Instruction:
Copy out the lines below that hold the word "Alvvays".

--- Records for this exercise Enclosed Below ---

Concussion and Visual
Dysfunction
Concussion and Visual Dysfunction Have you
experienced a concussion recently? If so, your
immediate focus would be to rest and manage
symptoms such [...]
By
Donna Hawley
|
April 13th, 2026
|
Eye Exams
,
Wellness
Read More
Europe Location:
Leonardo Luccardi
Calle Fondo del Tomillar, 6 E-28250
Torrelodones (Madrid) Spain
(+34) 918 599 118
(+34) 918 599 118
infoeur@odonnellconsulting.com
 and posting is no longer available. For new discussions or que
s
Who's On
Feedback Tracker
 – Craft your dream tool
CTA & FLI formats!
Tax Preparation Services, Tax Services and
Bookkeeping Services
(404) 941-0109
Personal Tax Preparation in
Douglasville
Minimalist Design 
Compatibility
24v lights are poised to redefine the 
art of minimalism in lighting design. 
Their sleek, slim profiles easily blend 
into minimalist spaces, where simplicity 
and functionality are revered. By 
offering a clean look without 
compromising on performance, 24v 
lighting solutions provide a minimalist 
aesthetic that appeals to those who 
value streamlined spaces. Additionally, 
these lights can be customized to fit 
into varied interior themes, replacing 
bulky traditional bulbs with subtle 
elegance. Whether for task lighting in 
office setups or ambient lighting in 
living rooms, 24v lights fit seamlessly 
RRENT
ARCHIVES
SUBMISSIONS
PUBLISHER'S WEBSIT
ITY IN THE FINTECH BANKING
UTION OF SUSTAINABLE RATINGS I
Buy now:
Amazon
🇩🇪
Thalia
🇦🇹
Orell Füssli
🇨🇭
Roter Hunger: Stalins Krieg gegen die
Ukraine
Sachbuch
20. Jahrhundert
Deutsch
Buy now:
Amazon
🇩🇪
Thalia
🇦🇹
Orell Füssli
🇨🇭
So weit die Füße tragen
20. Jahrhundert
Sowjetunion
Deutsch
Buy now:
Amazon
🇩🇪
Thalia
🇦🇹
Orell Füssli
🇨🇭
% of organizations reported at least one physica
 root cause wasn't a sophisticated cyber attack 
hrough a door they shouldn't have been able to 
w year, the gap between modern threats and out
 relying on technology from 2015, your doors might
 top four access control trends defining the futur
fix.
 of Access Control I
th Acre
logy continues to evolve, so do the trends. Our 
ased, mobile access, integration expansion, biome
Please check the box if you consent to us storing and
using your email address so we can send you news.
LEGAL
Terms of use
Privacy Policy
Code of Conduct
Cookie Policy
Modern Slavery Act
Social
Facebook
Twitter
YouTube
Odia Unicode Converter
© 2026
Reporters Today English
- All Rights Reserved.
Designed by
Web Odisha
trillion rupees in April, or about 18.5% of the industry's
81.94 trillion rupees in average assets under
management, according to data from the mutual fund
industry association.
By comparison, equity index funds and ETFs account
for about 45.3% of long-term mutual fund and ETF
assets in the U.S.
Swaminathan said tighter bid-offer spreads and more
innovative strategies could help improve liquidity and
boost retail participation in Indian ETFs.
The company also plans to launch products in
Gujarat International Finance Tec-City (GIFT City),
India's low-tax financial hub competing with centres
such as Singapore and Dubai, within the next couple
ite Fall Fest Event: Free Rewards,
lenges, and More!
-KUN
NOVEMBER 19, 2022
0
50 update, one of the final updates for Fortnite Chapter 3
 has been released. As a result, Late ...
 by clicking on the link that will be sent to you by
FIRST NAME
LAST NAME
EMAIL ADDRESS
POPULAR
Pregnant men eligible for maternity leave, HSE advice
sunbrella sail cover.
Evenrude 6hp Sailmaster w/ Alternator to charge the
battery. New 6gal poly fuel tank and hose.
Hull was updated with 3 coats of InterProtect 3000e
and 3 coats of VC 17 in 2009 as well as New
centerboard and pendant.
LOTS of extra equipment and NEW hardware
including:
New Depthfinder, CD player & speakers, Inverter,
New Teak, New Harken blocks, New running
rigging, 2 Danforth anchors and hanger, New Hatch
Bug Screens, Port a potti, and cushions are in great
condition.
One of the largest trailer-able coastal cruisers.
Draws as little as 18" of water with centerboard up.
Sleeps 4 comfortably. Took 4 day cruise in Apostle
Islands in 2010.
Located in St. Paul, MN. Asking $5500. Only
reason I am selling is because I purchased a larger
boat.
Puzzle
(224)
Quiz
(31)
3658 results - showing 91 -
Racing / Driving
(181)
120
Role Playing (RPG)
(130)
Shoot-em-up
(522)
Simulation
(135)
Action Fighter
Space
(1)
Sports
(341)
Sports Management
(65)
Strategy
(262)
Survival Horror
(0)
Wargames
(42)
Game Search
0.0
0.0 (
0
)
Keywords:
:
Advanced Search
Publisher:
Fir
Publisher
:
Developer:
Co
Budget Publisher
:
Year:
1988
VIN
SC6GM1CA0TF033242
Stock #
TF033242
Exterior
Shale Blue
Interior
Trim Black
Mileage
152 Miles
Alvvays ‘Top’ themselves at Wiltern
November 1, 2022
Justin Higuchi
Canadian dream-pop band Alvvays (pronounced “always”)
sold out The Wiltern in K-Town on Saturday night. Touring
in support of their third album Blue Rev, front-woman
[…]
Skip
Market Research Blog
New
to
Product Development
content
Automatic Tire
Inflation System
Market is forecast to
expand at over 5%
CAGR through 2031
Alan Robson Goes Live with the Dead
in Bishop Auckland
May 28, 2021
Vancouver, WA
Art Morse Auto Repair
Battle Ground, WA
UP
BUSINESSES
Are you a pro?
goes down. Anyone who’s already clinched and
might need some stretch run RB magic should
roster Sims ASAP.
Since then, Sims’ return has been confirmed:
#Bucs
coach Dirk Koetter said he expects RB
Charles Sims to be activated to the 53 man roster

--- End of Enclosed Records for this exercise ---

Answer to the problem:
Alvvays ‘Top’ themselves at Wiltern
Canadian dream-pop band Alvvays (pronounced “always”)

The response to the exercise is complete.